Digital hongbao business booms
Giving red envelopes, or hongbao, full of "lucky money" to his employees during Lunar New Year is a tradition for Ma Huateng, CEO of Tencent Holdings.
It was this tradition that prompted Ma to conceive the idea of sending lucky money online during the nation's most important celebration, he said.
"Chinese people, especially in Guangdong province, usually give lucky money to friends and relatives during the Spring Festival holiday. So why not try sending the money via the Internet, given that we have developed a large number of online users?" Ma said.
Tencent, one of the largest Internet companies by market value, developed the service via its social networking platform division WeChat, China's most widely used mobile social application, during last year's Spring Festival to attract new mobile payment users.

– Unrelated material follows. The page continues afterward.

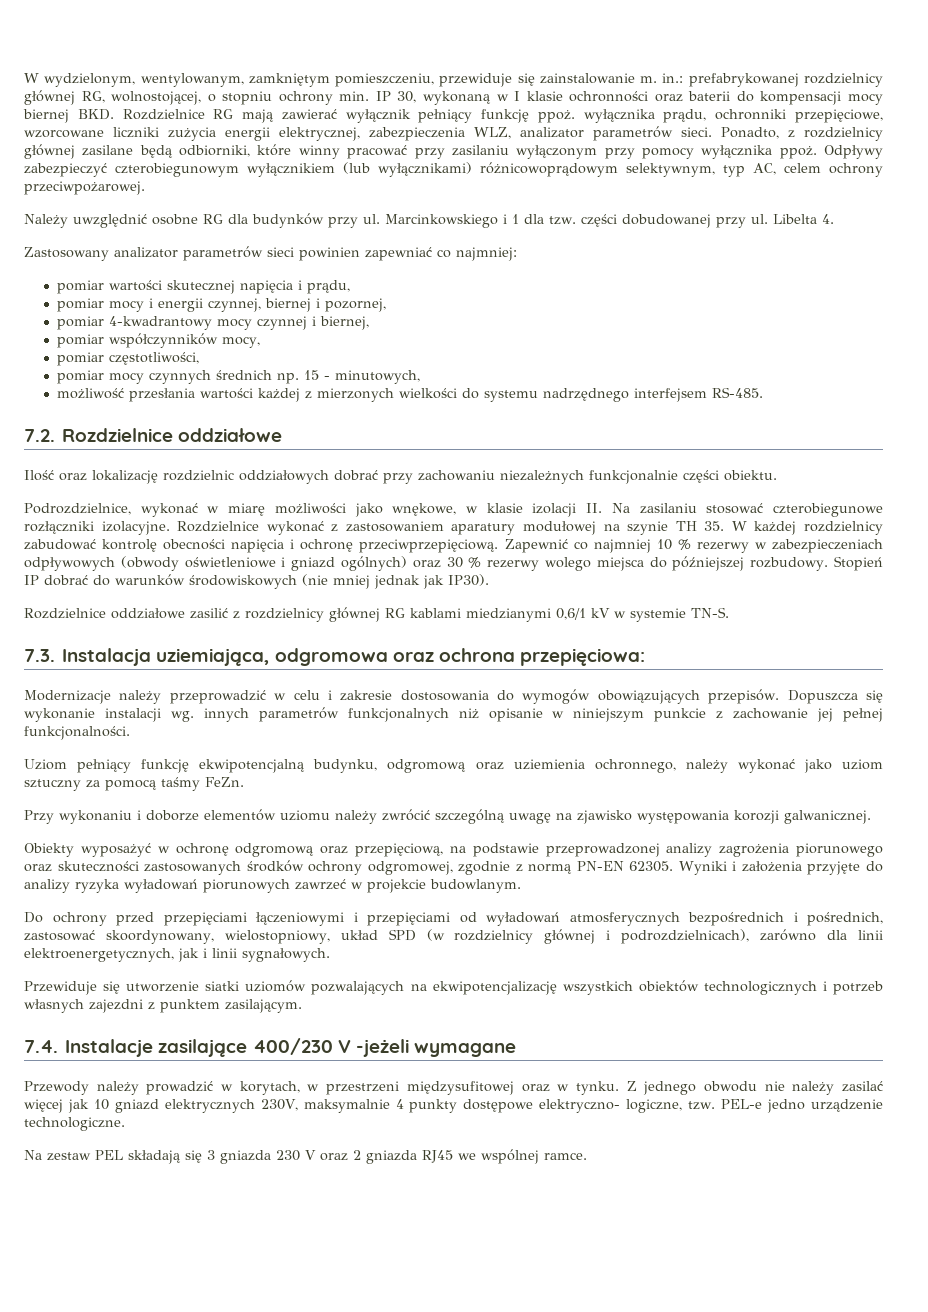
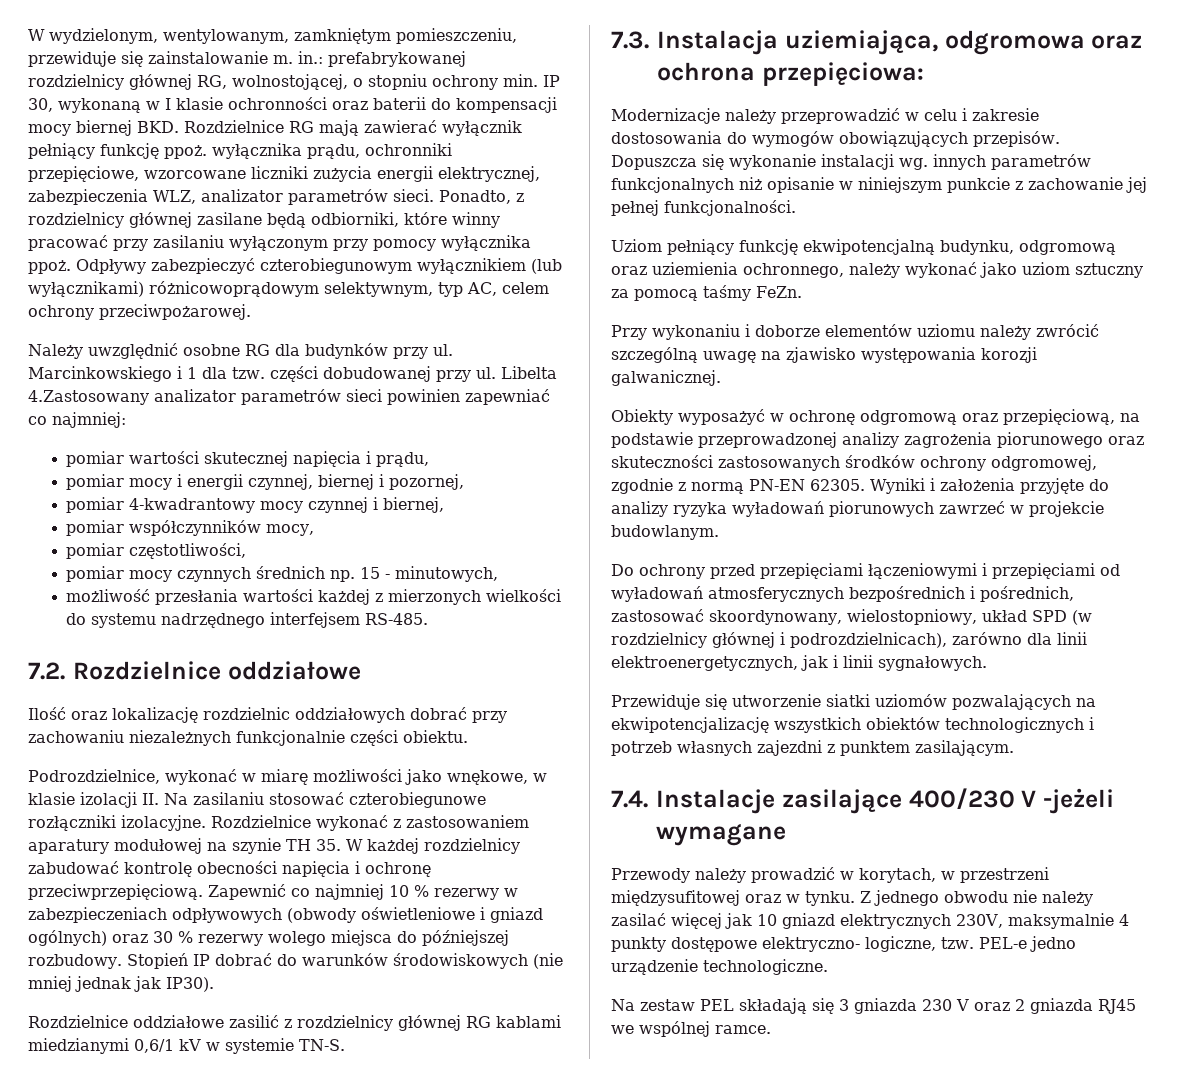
[821,214,834,224] [24,247,109,261] 4. // Zastosowany -> [28,390,149,405] 4.Zastosowany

This year, a growing number of Internet companies, such as Baidu and Alibaba Group Holdings, followed suit and introduced their own envelope services.
"It was a totally different experience to send money online," Ma said, adding that the number of WeChat users who sent or received lucky money online this year rose 20-fold compared with last year's Spring Festival.
Ma, a native of Guangdong province, said he sent more than 200,000 yuan ($32,000) to employees, friends and relatives during this year's holiday.
Sources at Tencent said Guangdong was China's leading province in terms of the number of red envelopes delivered via WeChat, followed closely by Zhejiang province, Beijing, Jiangsu province and Shanghai.
Reporters asked Ma, who is a deputy to the National People's Congress, to send online hongbao to WeChat users during the annual session.
"It's no surprise that giving lucky money in electronic form has become a trendy spin on the Chinese tradition of giving red envelopes during Spring Festival," Ma said.
According to Tencent, online red envelopes worth a combined 3 billion yuan were sent and received via WeChat during the holiday, which ended on Feb 24.
Sources at Alibaba indicated that more than 100 million people used its mobile red envelope service via its payment platform, Alipay, during the holiday.
Ma said the rising popularity of electronic hongbao is a result of WeChat's efficient service.
"Sending and receiving electronic red envelopes enabled more and more people to have direct experience of mobile payments," he said.
However, his ambitions in the field of mobile payments go far beyond the red envelope service. At the NPC meeting, Ma said Internet companies should improve the efficiency of online services to enable more people to use mobile payment services.